[Extracted page text data]

━━━━━━━━━━━━━━━━━━━━

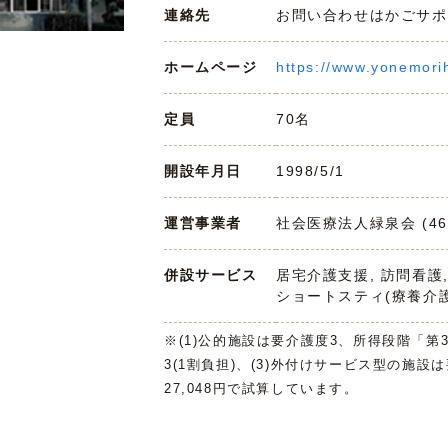
連絡先
お問い合わせはかごサポまで 
ホームページ
https://www.yonemori
定員
70名
開設年月日
1998/5/1
運営事業者
社会医療法人緑泉会 (465
併設サービス
居宅介護支援, 訪問看護
ショートスティ(療養介護
※(1)公的施設は要介護度3、所得段階「第
3(1割負担)、(3)外付けサービス型の施設
27,048円で試算しています。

━━━━━━━━━━━━━━━━━━━━

HOW TO COMPLETE THIS TASK:
Verbatim reproduction of every entry is needed, with the images left out.

EXERCISE RESULT:
連絡先
お問い合わせはかごサポまで 
ホームページ
https://www.yonemori
定員
70名
開設年月日
1998/5/1
運営事業者
社会医療法人緑泉会 (465
併設サービス
居宅介護支援, 訪問看護
ショートスティ(療養介護
※(1)公的施設は要介護度3、所得段階「第
3(1割負担)、(3)外付けサービス型の施設
27,048円で試算しています。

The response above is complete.